(Extracted page text data)
........

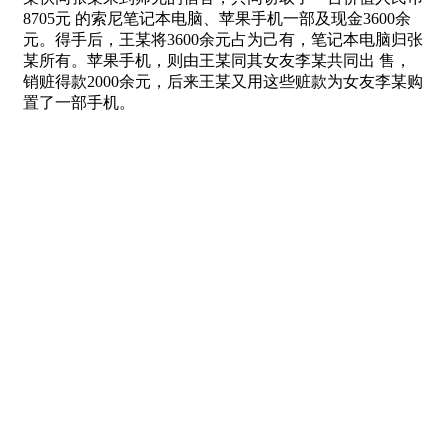
8705元 的索尼笔记本电脑、苹果手机一部及现金3600余
元。得手后，王某将3600余元占为己有，笔记本电脑归张
某所有。苹果手机，则由王某同其女友李某共同出 售，
销赃得款2000余元，后来王某又用这些赃款为女友李某购
置了一部手机。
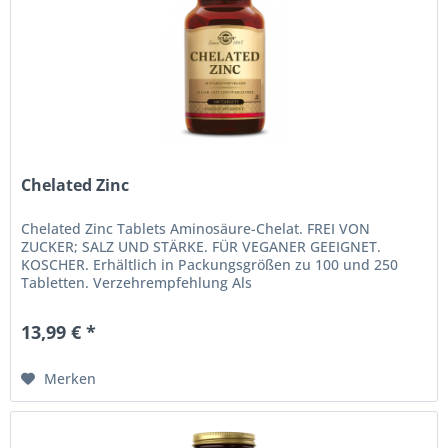
Chelated Zinc
Chelated Zinc Tablets Aminosäure-Chelat. FREI VON
ZUCKER; SALZ UND STÄRKE. FÜR VEGANER GEEIGNET.
KOSCHER. Erhältlich in Packungsgrößen zu 100 und 250
Tabletten. Verzehrempfehlung Als
Nahrungsergänzungsmittel für Erwachsene eine (1)...
13,99 € *
Merken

........

**Directive**
Which lines of the entries above contain the string "Chelated"? Copy each one.

**Solution**
Chelated Zinc
Chelated Zinc Tablets Aminosäure-Chelat. FREI VON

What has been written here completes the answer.